== What the exercise asks ==
What is needed here is an exact reprint of every record below.
_ _ _ _ _
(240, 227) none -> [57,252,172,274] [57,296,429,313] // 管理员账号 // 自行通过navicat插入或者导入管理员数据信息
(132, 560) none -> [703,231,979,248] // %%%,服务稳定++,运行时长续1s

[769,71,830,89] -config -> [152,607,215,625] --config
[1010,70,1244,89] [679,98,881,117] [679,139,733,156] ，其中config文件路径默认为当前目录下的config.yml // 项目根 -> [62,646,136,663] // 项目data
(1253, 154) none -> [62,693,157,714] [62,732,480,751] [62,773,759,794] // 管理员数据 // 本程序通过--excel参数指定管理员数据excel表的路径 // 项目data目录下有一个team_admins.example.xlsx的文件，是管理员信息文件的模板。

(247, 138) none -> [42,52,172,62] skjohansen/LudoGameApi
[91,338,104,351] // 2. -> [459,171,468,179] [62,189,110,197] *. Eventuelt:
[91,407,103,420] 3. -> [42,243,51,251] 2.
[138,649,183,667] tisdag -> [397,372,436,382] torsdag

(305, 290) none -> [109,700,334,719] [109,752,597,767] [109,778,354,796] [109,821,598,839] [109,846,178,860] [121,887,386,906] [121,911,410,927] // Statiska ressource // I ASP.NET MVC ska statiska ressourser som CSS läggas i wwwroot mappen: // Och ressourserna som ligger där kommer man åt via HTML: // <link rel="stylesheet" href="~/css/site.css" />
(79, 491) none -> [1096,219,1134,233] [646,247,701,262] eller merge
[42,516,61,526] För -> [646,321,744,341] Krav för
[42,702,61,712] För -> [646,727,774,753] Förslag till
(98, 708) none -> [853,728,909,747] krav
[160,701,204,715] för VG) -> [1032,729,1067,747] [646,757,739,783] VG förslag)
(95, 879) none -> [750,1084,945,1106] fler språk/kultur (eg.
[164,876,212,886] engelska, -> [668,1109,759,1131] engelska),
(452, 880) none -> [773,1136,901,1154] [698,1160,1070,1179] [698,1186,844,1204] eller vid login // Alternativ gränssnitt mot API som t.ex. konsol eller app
_ _ _ _ _
== Expected answer ==
(240, 227) none -> [57,252,172,274] [57,296,429,313] // 管理员账号 // 自行通过navicat插入或者导入管理员数据信息
(132, 560) none -> [703,231,979,248] // %%%,服务稳定++,运行时长续1s

[769,71,830,89] -config -> [152,607,215,625] --config
[1010,70,1244,89] [679,98,881,117] [679,139,733,156] ，其中config文件路径默认为当前目录下的config.yml // 项目根 -> [62,646,136,663] // 项目data
(1253, 154) none -> [62,693,157,714] [62,732,480,751] [62,773,759,794] // 管理员数据 // 本程序通过--excel参数指定管理员数据excel表的路径 // 项目data目录下有一个team_admins.example.xlsx的文件，是管理员信息文件的模板。

(247, 138) none -> [42,52,172,62] skjohansen/LudoGameApi
[91,338,104,351] // 2. -> [459,171,468,179] [62,189,110,197] *. Eventuelt:
[91,407,103,420] 3. -> [42,243,51,251] 2.
[138,649,183,667] tisdag -> [397,372,436,382] torsdag

(305, 290) none -> [109,700,334,719] [109,752,597,767] [109,778,354,796] [109,821,598,839] [109,846,178,860] [121,887,386,906] [121,911,410,927] // Statiska ressource // I ASP.NET MVC ska statiska ressourser som CSS läggas i wwwroot mappen: // Och ressourserna som ligger där kommer man åt via HTML: // <link rel="stylesheet" href="~/css/site.css" />
(79, 491) none -> [1096,219,1134,233] [646,247,701,262] eller merge
[42,516,61,526] För -> [646,321,744,341] Krav för
[42,702,61,712] För -> [646,727,774,753] Förslag till
(98, 708) none -> [853,728,909,747] krav
[160,701,204,715] för VG) -> [1032,729,1067,747] [646,757,739,783] VG förslag)
(95, 879) none -> [750,1084,945,1106] fler språk/kultur (eg.
[164,876,212,886] engelska, -> [668,1109,759,1131] engelska),
(452, 880) none -> [773,1136,901,1154] [698,1160,1070,1179] [698,1186,844,1204] eller vid login // Alternativ gränssnitt mot API som t.ex. konsol eller app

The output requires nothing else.